Yelp Data Analysis. This is part of my blog post multipart series. Find more details about the data analysis and implementation details there.
There's also a dockerized version available.
With this dataset, we shall explore these 4 (10 actually 😉) questions.
- How did generosity change over time? How does it compare by reviews' growth ?
- How does it vary by region / sex ?
- Is there any relationship between the reviews and tips left by any given user?
- Is it different when looked from a business' perspective ?
- How did gender diversity change over time?
- How is it related to the contribution of reviews & tips?
- Predict the rating given by a user just from his/her review.

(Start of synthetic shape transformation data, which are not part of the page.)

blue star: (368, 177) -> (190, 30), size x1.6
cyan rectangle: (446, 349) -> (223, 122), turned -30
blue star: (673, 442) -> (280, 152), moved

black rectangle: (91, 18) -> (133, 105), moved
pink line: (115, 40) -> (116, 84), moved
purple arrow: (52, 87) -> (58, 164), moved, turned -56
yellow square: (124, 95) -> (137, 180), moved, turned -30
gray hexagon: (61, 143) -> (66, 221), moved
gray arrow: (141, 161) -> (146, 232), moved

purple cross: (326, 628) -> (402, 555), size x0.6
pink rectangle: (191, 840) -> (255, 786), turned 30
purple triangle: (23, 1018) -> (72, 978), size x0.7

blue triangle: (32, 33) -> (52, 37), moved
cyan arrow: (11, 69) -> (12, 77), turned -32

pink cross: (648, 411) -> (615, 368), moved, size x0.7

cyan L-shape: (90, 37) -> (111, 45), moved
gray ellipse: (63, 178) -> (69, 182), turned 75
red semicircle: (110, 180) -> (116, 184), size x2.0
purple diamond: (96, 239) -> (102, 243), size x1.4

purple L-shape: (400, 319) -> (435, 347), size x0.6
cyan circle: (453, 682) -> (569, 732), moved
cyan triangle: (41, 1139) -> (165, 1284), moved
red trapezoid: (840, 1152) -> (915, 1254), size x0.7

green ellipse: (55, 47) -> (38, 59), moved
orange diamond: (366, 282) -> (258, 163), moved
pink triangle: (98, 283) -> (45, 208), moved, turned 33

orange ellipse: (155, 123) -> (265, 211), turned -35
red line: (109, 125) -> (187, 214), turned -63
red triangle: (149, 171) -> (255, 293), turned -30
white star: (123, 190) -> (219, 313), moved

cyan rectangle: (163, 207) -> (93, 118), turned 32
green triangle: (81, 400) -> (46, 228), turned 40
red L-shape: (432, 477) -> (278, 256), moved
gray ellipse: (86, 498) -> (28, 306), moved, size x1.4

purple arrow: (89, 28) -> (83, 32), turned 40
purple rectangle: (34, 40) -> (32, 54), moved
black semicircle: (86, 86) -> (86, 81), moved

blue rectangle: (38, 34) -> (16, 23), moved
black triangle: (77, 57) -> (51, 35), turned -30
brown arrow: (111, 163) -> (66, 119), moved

- In other words, perform a fine grained sentiment classification.
- Install the packages:
pandas, seaborn, keras, wordcloud, scikit-learn, pyspark
- Download the Yelp dataset to your local system
- Keep the extracted JSON files in the folder named
./data/yelp_dataset
.
- Download glove embeddings to your local system and extract them.
- We need just
glove.6B.100d.txt
... you can also use others if you wish to. Move them to./data/embeddings
.
- Download the baby names dataset from here.
- Extract it and place the
names
folder under./data/
directory.
Run the notebook and/or follow the blog post.
(You should be able to see the visualizations in the above notebook if rendered correctly. Open it with nbviewer here, in case if it doesn't.)